If you look back to the period prior to 2018 or 2019, the insurance market was a very different place; the operational and business interruption aspects of a cyber incident were not nearly as well known or understood. Since the rise of sophisticated ransomware, the industry has had to evolve materially from a reactive safety net into a proactive management and response tool. Modern policies have shifted away from just paying out after a loss and now place a massive emphasis on operational recovery, offering forensic support, ransomware negotiation, and active resilience guidance as standard features. This reflects a deeper market understanding of loss, acknowledging that getting the business back on its feet quickly is just as important as the regulatory costs associated with a data leak.

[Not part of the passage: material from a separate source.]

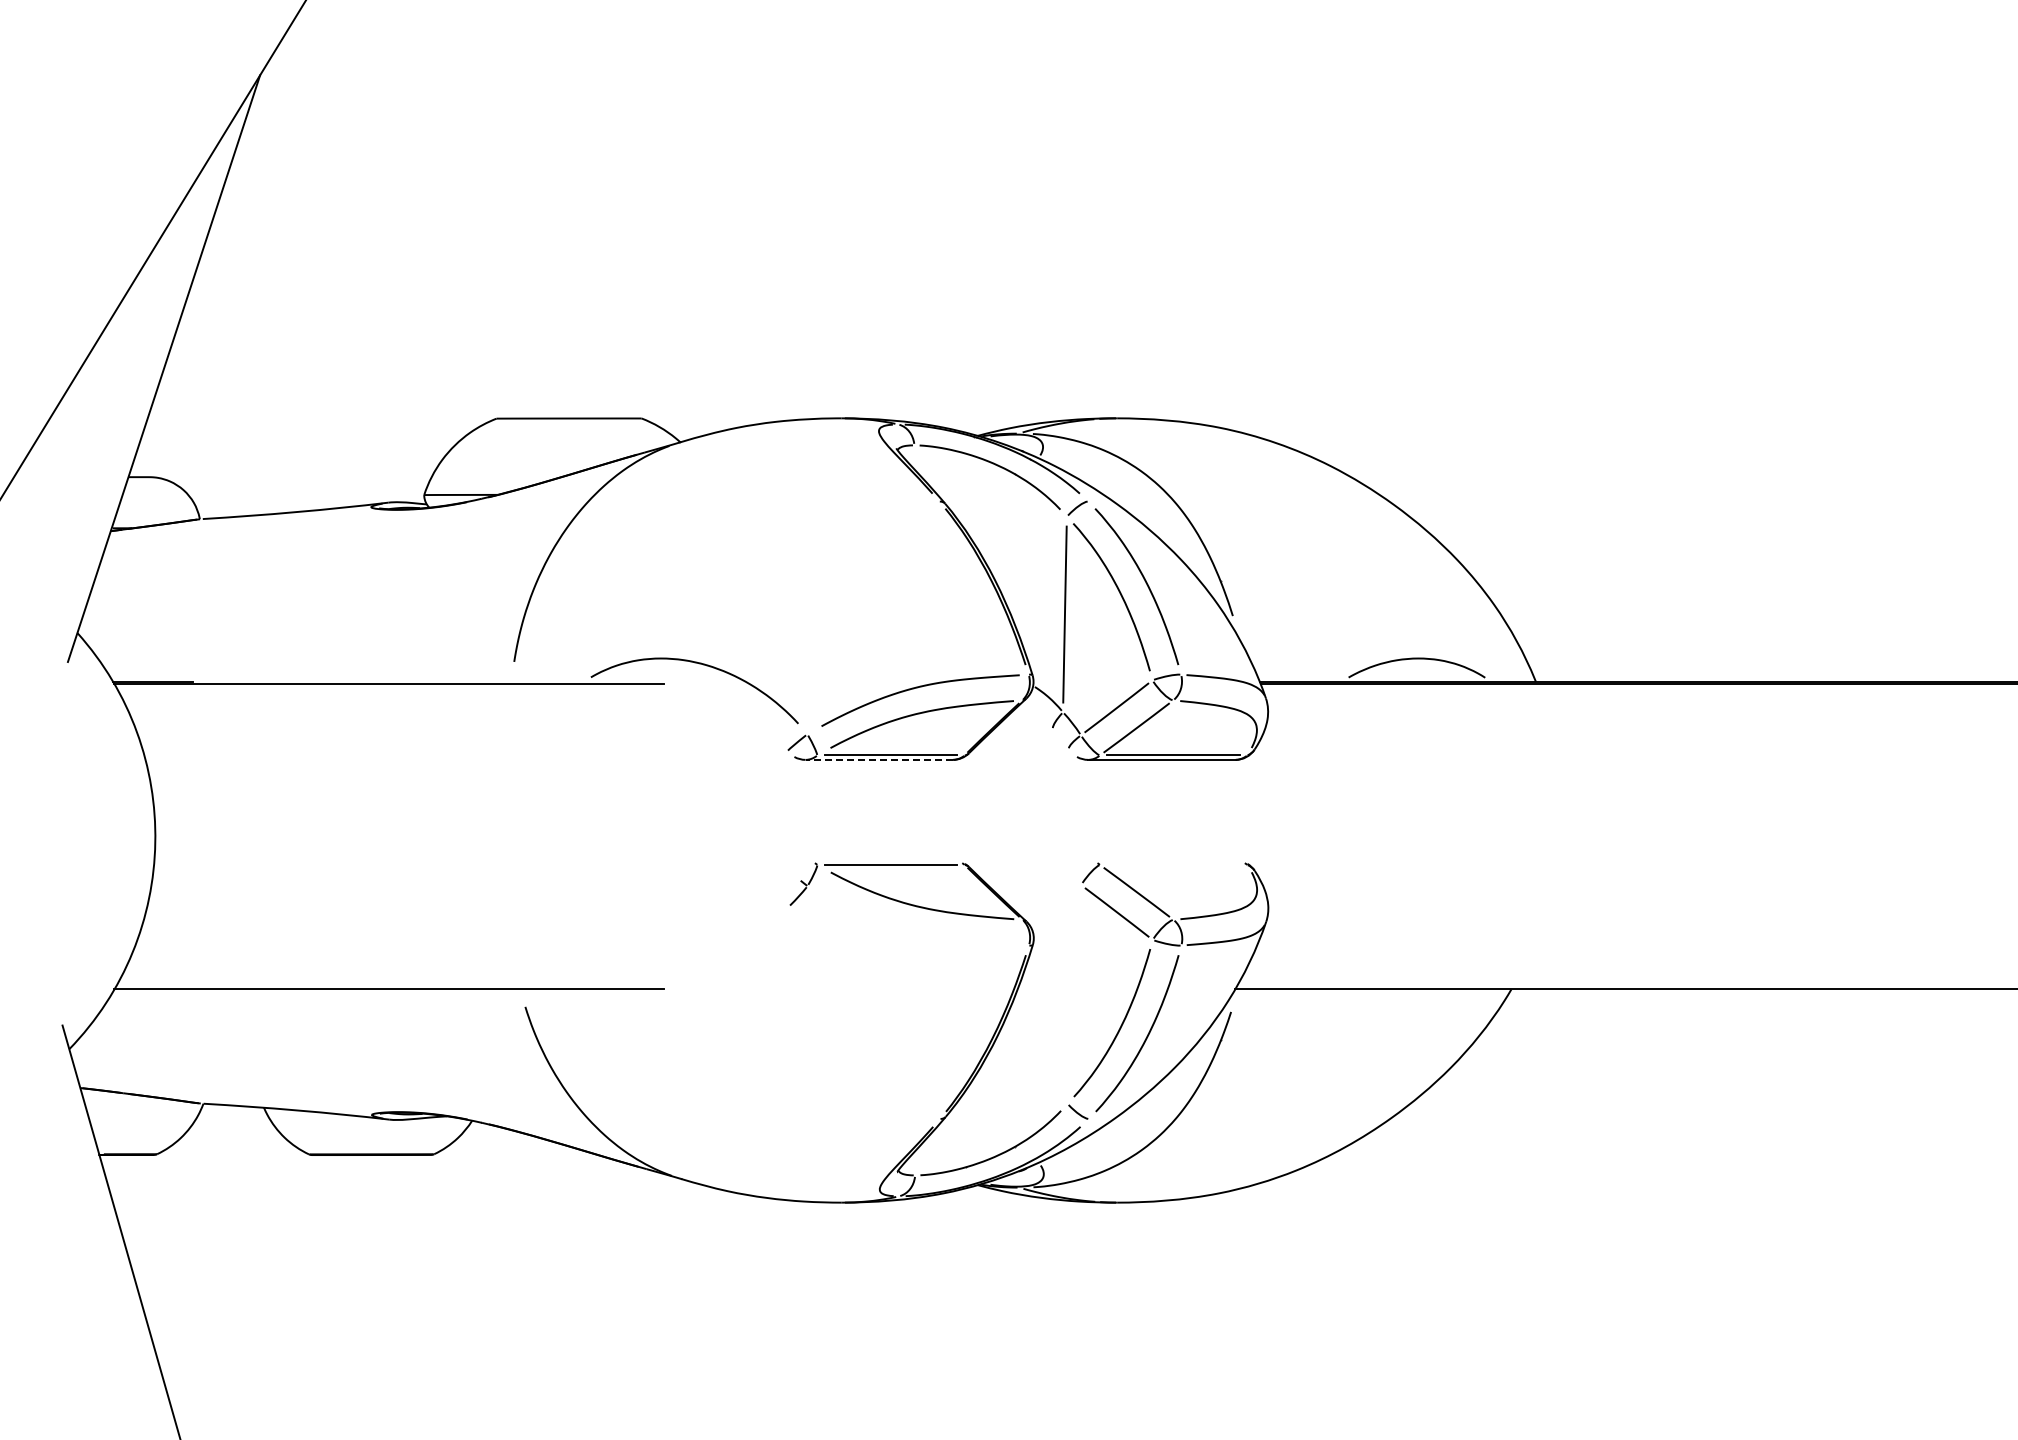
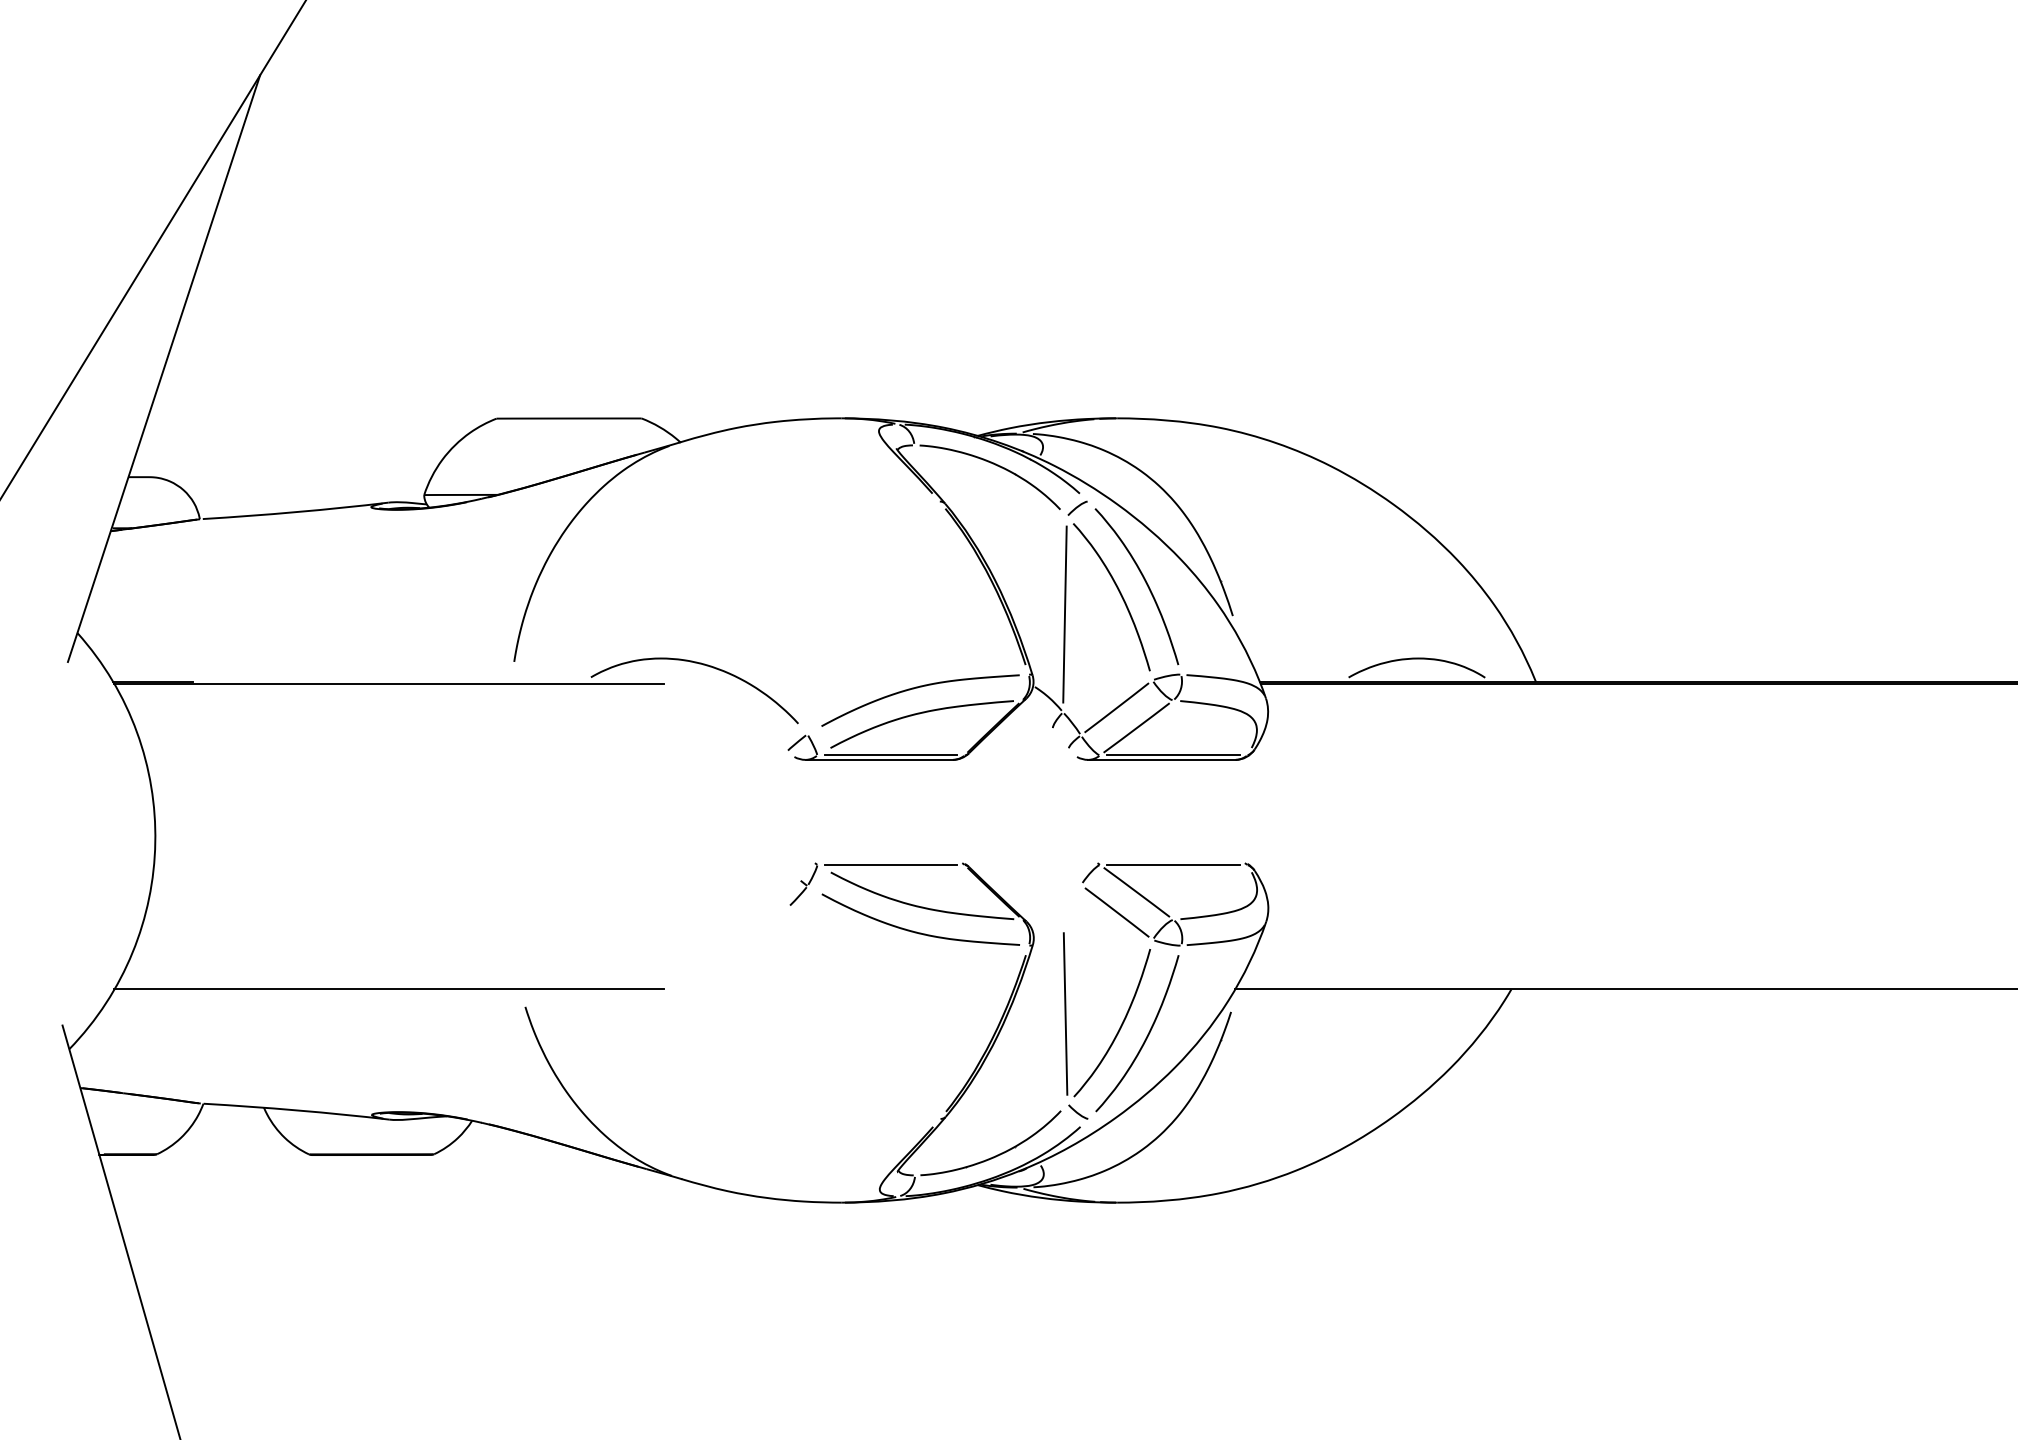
line at (879, 759): dashed -> solid
line at (1173, 864): none -> present
curve at (916, 931): none -> present
line at (1065, 1013): none -> present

We have moved from a very static policy model to one that is essentially a live service providing specialized teams to handle the chaos of a recovery in real-time.
Even with better insurance products and increased awareness, many businesses still struggle to quantify the potential damage of a digital attack. Why is it still so difficult for executives to model the true financial implications of a major disruption?
The difficulty lies in the fact that not all cyber threats or incidents are created equal, and their impacts are rarely linear or easy to map on a spreadsheet. While a standard data breach has a somewhat predictable cost per record, a total operational outage in a manufacturing environment creates a complex web of compounding losses that are hard to predict. Large corporations are trying to use sophisticated modeling to get ahead of this, but the pace of change in the threat landscape often outstrips the historical data we have available. Businesses that are consistently better positioned when disruption occurs are the ones that stop trying to predict the exact dollar amount and instead focus on tested contingency and response plans. Having a response plan that has been physically put through its paces is the only real way to mitigate the unpredictable financial fallout that follows a major incident.
What is your forecast for the future of cyber risk management?
I anticipate that we will see a much tighter and more aggressive integration between insurance underwriting and real-time security monitoring. We are rapidly moving toward a world where your premiums and coverage are dictated not by a yearly questionnaire filled out by an IT manager, but by the actual, measurable health of your digital ecosystem and the security of your supply chain. As attackers use more automated tools to find the lowest-hanging fruit, companies will be forced to adopt the same level of technological sophistication just to remain insurable in a tightening market. The “set it and forget it” mentality is effectively dead; the future belongs to organizations that treat cyber resilience as a living, breathing part of their daily operational strategy rather than an annual checklist.